Stored data:

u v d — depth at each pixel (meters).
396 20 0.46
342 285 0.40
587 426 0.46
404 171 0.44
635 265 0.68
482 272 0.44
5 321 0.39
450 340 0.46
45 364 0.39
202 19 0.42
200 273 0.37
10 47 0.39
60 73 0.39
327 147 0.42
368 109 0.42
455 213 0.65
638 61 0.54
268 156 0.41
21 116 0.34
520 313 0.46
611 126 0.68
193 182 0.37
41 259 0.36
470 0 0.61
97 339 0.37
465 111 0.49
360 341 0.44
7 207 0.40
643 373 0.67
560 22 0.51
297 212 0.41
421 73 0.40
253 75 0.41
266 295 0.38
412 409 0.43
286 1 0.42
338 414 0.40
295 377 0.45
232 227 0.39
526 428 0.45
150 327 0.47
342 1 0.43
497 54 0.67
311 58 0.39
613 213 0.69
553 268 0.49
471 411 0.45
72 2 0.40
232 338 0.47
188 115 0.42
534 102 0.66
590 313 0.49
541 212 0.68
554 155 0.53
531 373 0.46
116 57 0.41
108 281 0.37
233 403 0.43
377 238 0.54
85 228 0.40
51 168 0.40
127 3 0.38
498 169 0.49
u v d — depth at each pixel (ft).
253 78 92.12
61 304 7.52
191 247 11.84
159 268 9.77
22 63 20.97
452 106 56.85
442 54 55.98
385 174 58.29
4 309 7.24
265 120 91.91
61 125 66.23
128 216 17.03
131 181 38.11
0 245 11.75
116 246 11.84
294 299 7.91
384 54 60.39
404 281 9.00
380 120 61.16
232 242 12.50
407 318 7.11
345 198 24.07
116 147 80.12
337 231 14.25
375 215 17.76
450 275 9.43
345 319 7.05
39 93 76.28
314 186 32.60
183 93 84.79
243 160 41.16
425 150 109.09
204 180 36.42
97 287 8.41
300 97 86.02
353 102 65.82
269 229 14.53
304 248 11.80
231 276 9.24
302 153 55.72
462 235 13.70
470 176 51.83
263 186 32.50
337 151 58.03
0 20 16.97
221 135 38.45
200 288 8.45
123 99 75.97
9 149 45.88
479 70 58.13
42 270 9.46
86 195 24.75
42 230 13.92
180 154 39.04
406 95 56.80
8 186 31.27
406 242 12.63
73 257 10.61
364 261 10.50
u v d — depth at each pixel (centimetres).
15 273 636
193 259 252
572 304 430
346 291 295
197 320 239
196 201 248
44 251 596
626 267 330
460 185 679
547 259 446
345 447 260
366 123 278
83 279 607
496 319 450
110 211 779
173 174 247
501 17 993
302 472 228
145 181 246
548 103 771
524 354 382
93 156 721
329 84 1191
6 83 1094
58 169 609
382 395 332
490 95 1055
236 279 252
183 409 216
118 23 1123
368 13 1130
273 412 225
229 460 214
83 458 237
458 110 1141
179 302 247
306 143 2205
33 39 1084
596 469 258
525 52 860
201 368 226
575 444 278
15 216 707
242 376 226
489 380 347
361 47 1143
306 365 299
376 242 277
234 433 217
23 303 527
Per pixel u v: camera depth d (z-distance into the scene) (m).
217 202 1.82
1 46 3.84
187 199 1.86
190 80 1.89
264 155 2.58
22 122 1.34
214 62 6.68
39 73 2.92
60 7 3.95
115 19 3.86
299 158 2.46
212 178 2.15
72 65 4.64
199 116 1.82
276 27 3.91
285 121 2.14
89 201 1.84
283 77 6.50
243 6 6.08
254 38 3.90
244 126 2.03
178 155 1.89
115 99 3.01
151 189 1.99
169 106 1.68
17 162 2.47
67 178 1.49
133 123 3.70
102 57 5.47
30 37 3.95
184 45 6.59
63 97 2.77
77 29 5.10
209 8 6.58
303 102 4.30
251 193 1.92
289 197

:: What you are asked to do ::
Although the records may continue, retype only the lines from the first one through the one containing "302 153 55.72", exactly as they appear.

:: Answer box ::
u v d — depth at each pixel (meters).
396 20 0.46
342 285 0.40
587 426 0.46
404 171 0.44
635 265 0.68
482 272 0.44
5 321 0.39
450 340 0.46
45 364 0.39
202 19 0.42
200 273 0.37
10 47 0.39
60 73 0.39
327 147 0.42
368 109 0.42
455 213 0.65
638 61 0.54
268 156 0.41
21 116 0.34
520 313 0.46
611 126 0.68
193 182 0.37
41 259 0.36
470 0 0.61
97 339 0.37
465 111 0.49
360 341 0.44
7 207 0.40
643 373 0.67
560 22 0.51
297 212 0.41
421 73 0.40
253 75 0.41
266 295 0.38
412 409 0.43
286 1 0.42
338 414 0.40
295 377 0.45
232 227 0.39
526 428 0.45
150 327 0.47
342 1 0.43
497 54 0.67
311 58 0.39
613 213 0.69
553 268 0.49
471 411 0.45
72 2 0.40
232 338 0.47
188 115 0.42
534 102 0.66
590 313 0.49
541 212 0.68
554 155 0.53
531 373 0.46
116 57 0.41
108 281 0.37
233 403 0.43
377 238 0.54
85 228 0.40
51 168 0.40
127 3 0.38
498 169 0.49
u v d — depth at each pixel (ft).
253 78 92.12
61 304 7.52
191 247 11.84
159 268 9.77
22 63 20.97
452 106 56.85
442 54 55.98
385 174 58.29
4 309 7.24
265 120 91.91
61 125 66.23
128 216 17.03
131 181 38.11
0 245 11.75
116 246 11.84
294 299 7.91
384 54 60.39
404 281 9.00
380 120 61.16
232 242 12.50
407 318 7.11
345 198 24.07
116 147 80.12
337 231 14.25
375 215 17.76
450 275 9.43
345 319 7.05
39 93 76.28
314 186 32.60
183 93 84.79
243 160 41.16
425 150 109.09
204 180 36.42
97 287 8.41
300 97 86.02
353 102 65.82
269 229 14.53
304 248 11.80
231 276 9.24
302 153 55.72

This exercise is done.